Member of the Pennsylvania Senate from the 29th district
- In office 1977–1980
- Preceded by: Frederick H. Hobbs
- Succeeded by: James J. Rhoades

Personal details
- Born: March 24, 1937 Tresckow, Pennsylvania
- Died: September 22, 2014 (aged 77) McAdoo, Pennsylvania
- Party: Democratic

= Joseph Gurzenda =

American politician

Joseph E. Gurzenda (March 24, 1937 – September 22, 2014) was a member of the Pennsylvania State Senate, serving from 1977 to 1980.

==Formative years and family==
Born in Tresckow, Carbon County, Pennsylvania on March 24, 1937, Gurzenda was a son of Joseph and Margaret (Bodnar) Gurzenda. He attended the University of Delaware and King's College.

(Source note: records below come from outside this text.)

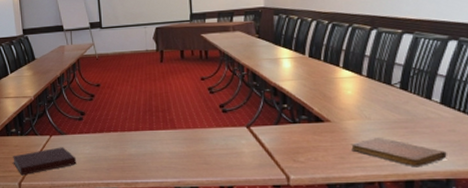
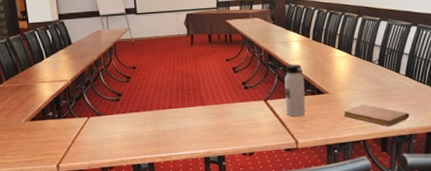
notebook: present [13,147,77,176] -> none [50,127,115,158]
water bottle: none [272,85,300,147] -> present [284,64,306,117]

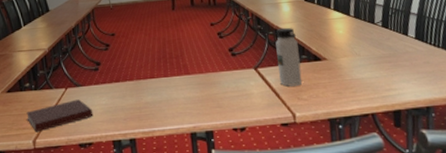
notebook: none [50,127,115,158] -> present [26,99,94,132]
notebook: present [344,104,410,127] -> none [346,71,425,98]

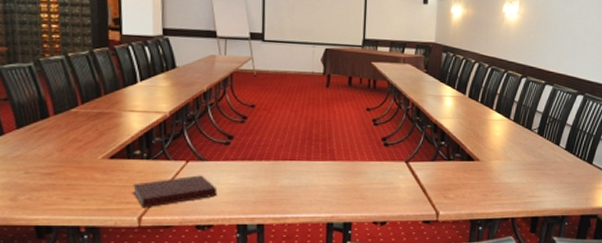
water bottle: present [275,27,303,87] -> none [428,122,454,184]

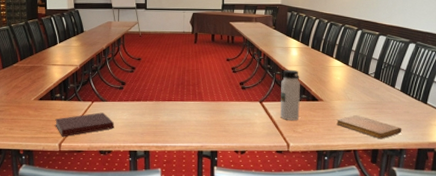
water bottle: none [428,122,454,184] -> present [280,69,300,120]
notebook: none [494,176,565,205] -> present [336,114,402,139]

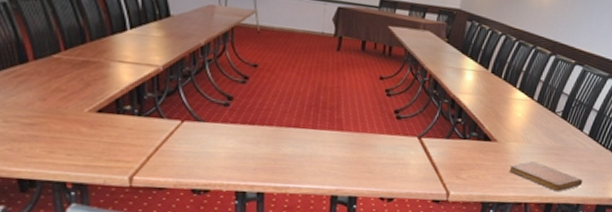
notebook: present [55,112,115,137] -> none [123,136,215,168]
water bottle: present [280,69,300,120] -> none [441,97,473,164]

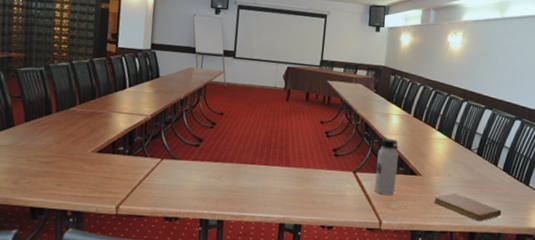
water bottle: none [441,97,473,164] -> present [374,138,399,195]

He was married to Monica Mulik.

==Career==
Gurzenda won his Pennsylvania State Senate seat in 1976 in an upset victory over Republican incumbent Fred Hobbs, becoming only the second Democratic Party member to win this seat since 1900.

After his electoral defeat in 1980, he became a business entrepreneur, owning and operating several small retail businesses. He also worked in strip mine development. He was later appointed by then Governor Edward G. Rendell in 2004, to the State Tax Equalization Board.

==Death==
Gurzenda died in McAdoo, Pennsylvania in 2014.